Is Obama perfect on these issues? Not at all. He’s not even good on most of them. But again, he’s far better on them than McCain. Moreover, a thorough rebuke at the polls would also go along way toward diminishing the influence of neoconservatives and “national greatness” types from the GOP. The Weekly Standard crowd has been pushing McCain for the presidency since 2000. A McCain victory would give them a firmer grip on power than they already have, and only bolster their influence. A resounding McCain defeat would (hopefully) return the neocons to ivory towers and their offices at AEI, while reacquainting the GOP with its limited government roots. The neocon ascendancy has basically muted the Reagan-Goldwater wing of the GOP. Look at the op-ed pages of the two most influential papers in America–the New York Times and the Washington Post. Who’s still articulating the limited government position? As far as I can tell, only George Will. Maybe Anne Applebaum, but she rarely writes on domestic issues. Every other “right” oriented columnist is a big-government conservative, including Michael Gerson, Charles Krauthammer, David Brooks, William Kristol, and the middle-right Fareed Zakaria.
I don’t think I’ve ever indicated that Obama would be good for libertarians or for limited government. I have no illusions about that. I just happen to think McCain would be a hell of a lot worse.
If that means I don’t fit your definition of a libertarian, or makes you never want to visit my site again, so be it. But spare me the comments and emails explaining how disappointed you are in me.

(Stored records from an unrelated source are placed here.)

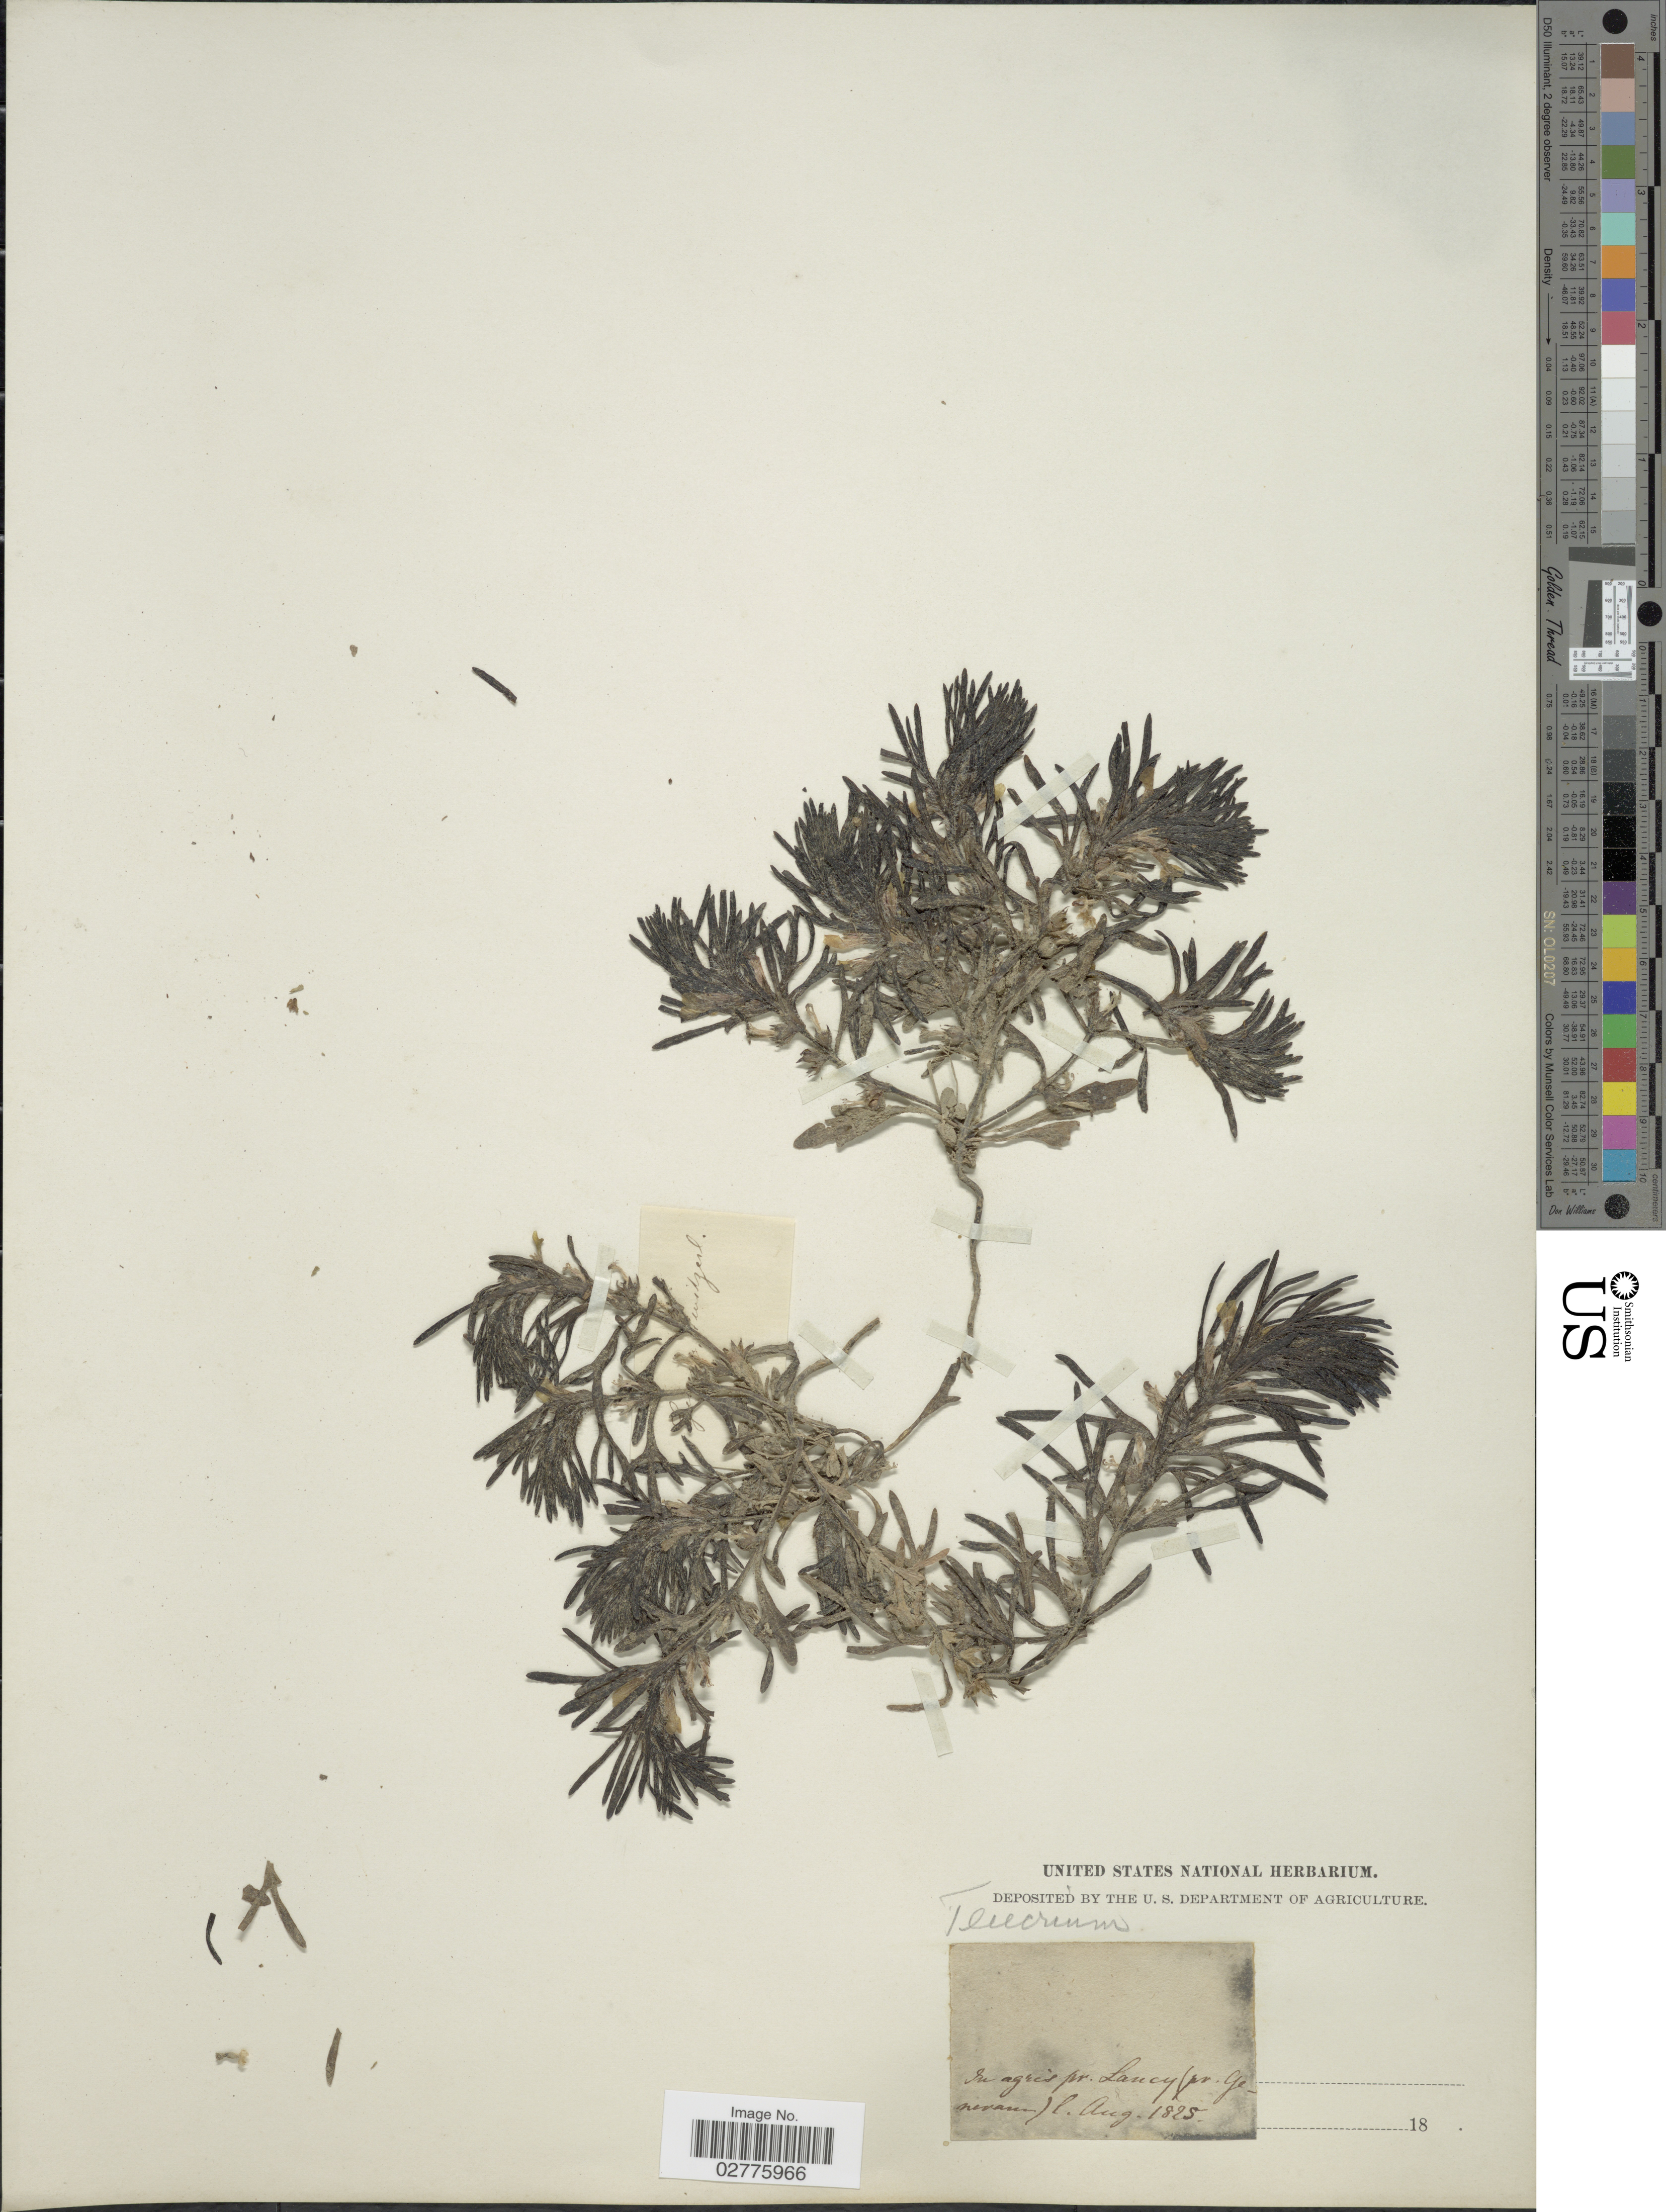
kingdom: Plantae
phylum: Tracheophyta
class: Magnoliopsida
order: Lamiales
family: Lamiaceae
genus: Teucrium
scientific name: Teucrium sp.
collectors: ex herb. United States National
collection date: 1825-08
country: Switzerland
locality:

A few of you are also treading perilously close to the line between critical and abusive. I realize tensions run high around the election, but I’m going to start deleting gratuitously insulting comments, and banning the people who write them.
The good news is, I’ve been impressed with Bob Barr, particularly his performance at the reason event a few weeks ago, where he responded in real time to the questions and answers at the first presidential debate. It’s the first time I’ll be voting in favor of a candidate for president instead of voting against all the others.